_TRECHO DO TEXTO_:

PRINCÍPIO NÃO É NORMA (16ª PARTE)

Ao Dr. José Maria da Costa

 

I

De acordo com o artigo 4º do Decreto-lei nº 4.657, de 4 de setembro de 1942 (a chamada «Lei de introdução às normas do direito brasileiro»), «quando a lei for omissa, o juiz decidirá o caso de acordo com a analogia, os costumes e os princípios gerais de direito». Se não vige uma regra legal expressa que resolva uma determinada relação jurídica discutida, o juiz pode criar uma regra para o caso. Diante da lacuna do ordenamento jurídico, em lugar de se aplicar uma regra legal criada ante causam, se aplica uma regra judicial criada post causam. Apesar disso, o ponto de partida para se fechar o sistema jurídico normativo não fica ao exclusivo alvedrio do juiz. O próprio sistema se encarrega de impor objetivamente ao juiz os pontos de partida devidos (que são «a analogia, os costumes e os princípios gerais de direito»). A cláusula geral sobre colmatação de lacunas contida no artigo 4º da LINDB é uma regra jurídica, não um princípio de direito. É um imperativo hipotético-condicional [«Se A, então B deve ser«], não um imperativo categórico [«A deve ser»]. É uma prescrição, não uma simples recomendação. É hard law, não soft law. Tem força coercitiva, não força meramente nomopneica, sugestiva ou insinuativa (sobre o conceito de nomopneia, v. nosso Princípio não é norma – 14ª parte. <https://cutt.ly/BV8zFRB>). Logo, é insuperável por qualquer órganon jusfilosófico da preferência pessoal do juiz.

Aliás, é uma cláusula genérica, que se aplica a todo e qualquer ramo do direito. Nada obstante, ramos específicos do direito podem proibir o preenchimento in malam partem de lacunas. É o caso do direito penal. Ademais, nada impede que determinados ramos do direito contenham cláusulas específicas de colmatação de lacunas. É o caso, por exemplo, do direito tributário. No Brasil, assim dispõe o Código Tributário Nacional (a Lei nº 5.172, de 25 de outubro de 1966): «Art. 108. Na ausência de disposição expressa, a autoridade competente para aplicar a legislação tributária utilizará sucessivamente, na ordem indicada: I – a analogia; II – os princípios gerais de direito tributário; III – os princípios gerais de direito público; IV – a equidade. § 1º. O emprego da analogia não poderá resultar na exigência de tributo não previsto em lei. § 2º. O emprego da equidade não poderá resultar na dispensa do pagamento de tributo devido».

_TAREFA BREVE 1_:
No texto sobre lacunas da lei, qual lei brasileira contém o artigo 108 citado?
_TAREFA BREVE 2_:
Escreva a continuação do texto sobre lacunas da lei a partir da última frase apresentada.

Entradas de dados armazenadas
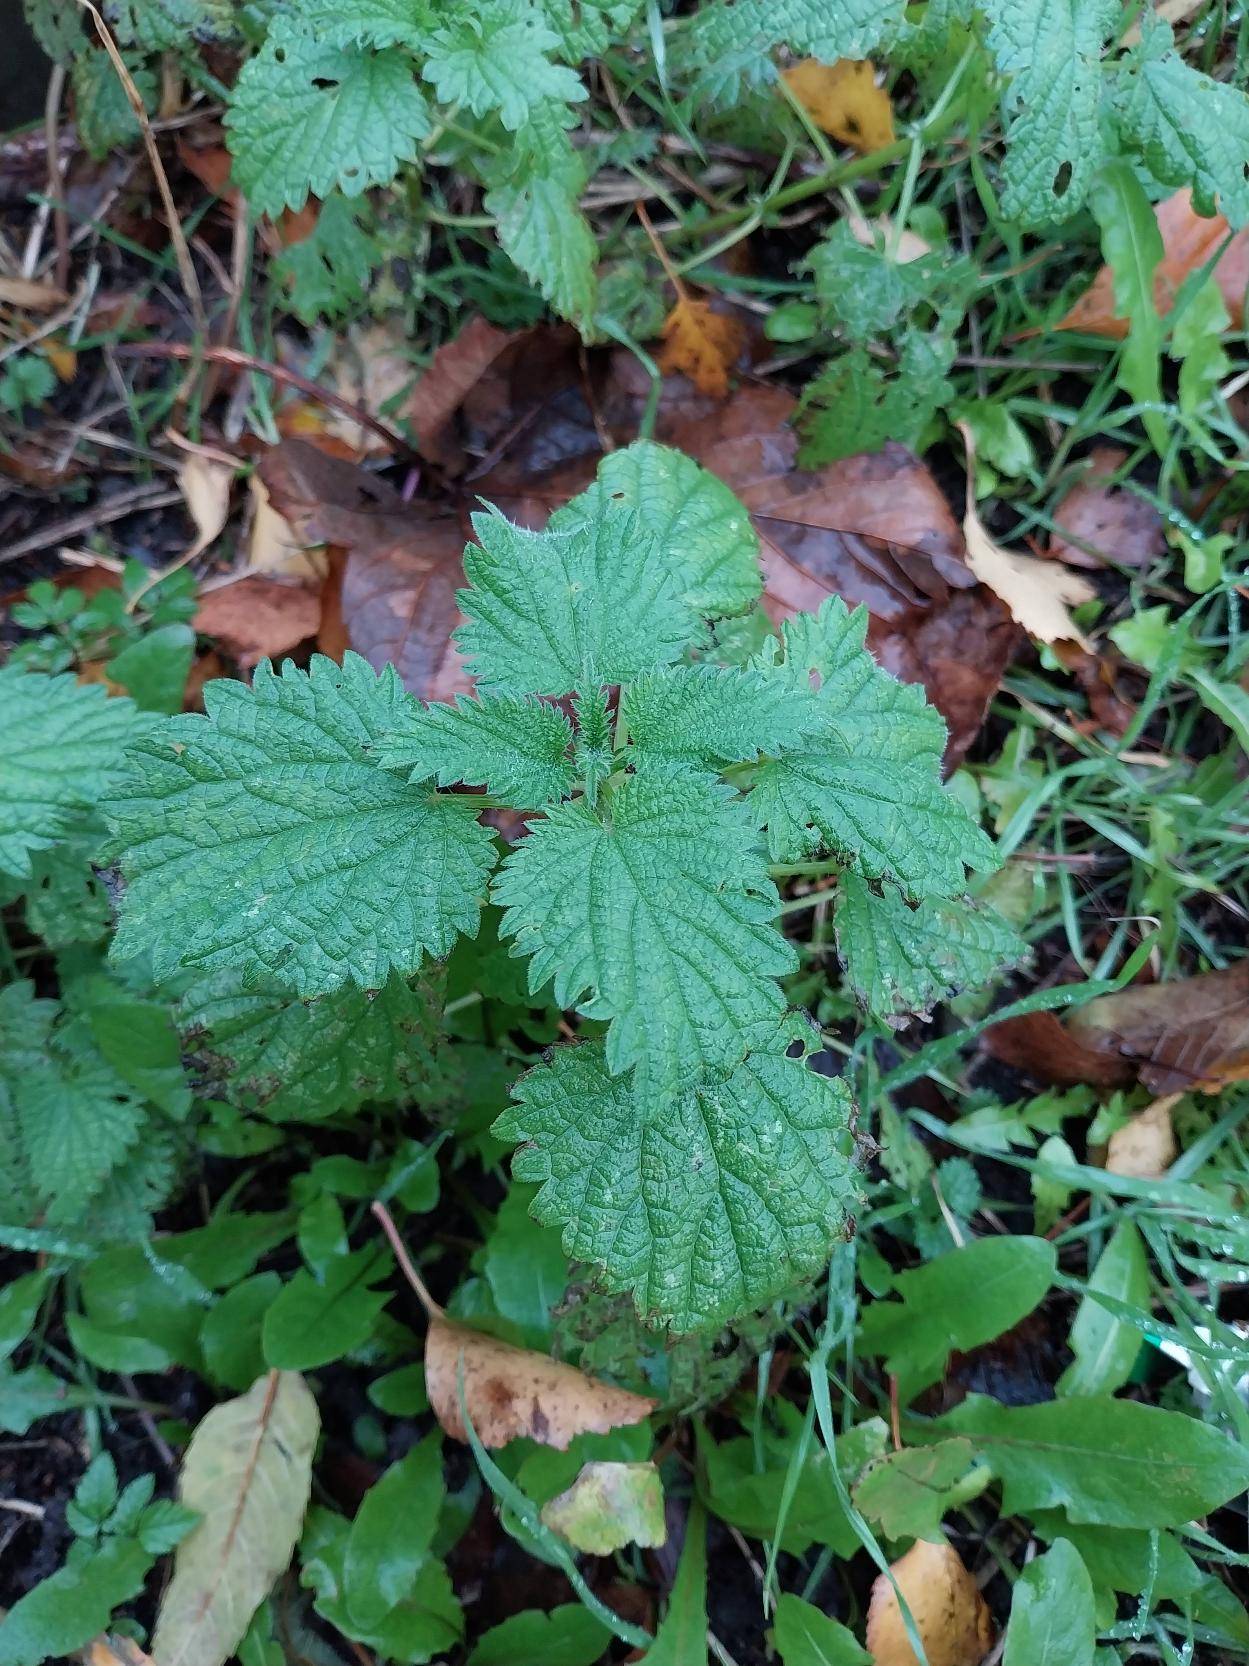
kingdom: Plantae
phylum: Tracheophyta
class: Magnoliopsida
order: Rosales
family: Urticaceae
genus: Urtica
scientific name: Urtica dioica
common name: Stor nælde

_RESULTADO FINAL 1_:
O Código Tributário Nacional, a Lei nº 5.172, de 25 de outubro de 1966.

_RESULTADO FINAL 2_:
 

II

Por isso, a esquematização judicial da regra colmatadora de lacuna não é uma criação normativa ex nihilo. A invenção judicial da regra casuística deve fazer-se «de acordo com a analogia», «de acordo com os costumes» ou «de acordo com os princípios gerais de direito». Note-se que a cláusula geral sobre preenchimento de lacunas não permite que essa criação se faça de acordo com qualquer senso de justiça, equidade ou outra dimensão de moralidade. A fonte de suprimento para se fechar o vazio legislativo não são os princípios da moral [ordo moralis]; a bem da verdade, são os princípios do direito [corpus principiorum iuris], que são os princípios da moral que o legislador selecionou, ora enunciando-os em dispositivos [= princípios de direito explícitos], ora subentendendo-os em uma sequência determinada de regras jurídicas [= princípios de direito implícitos].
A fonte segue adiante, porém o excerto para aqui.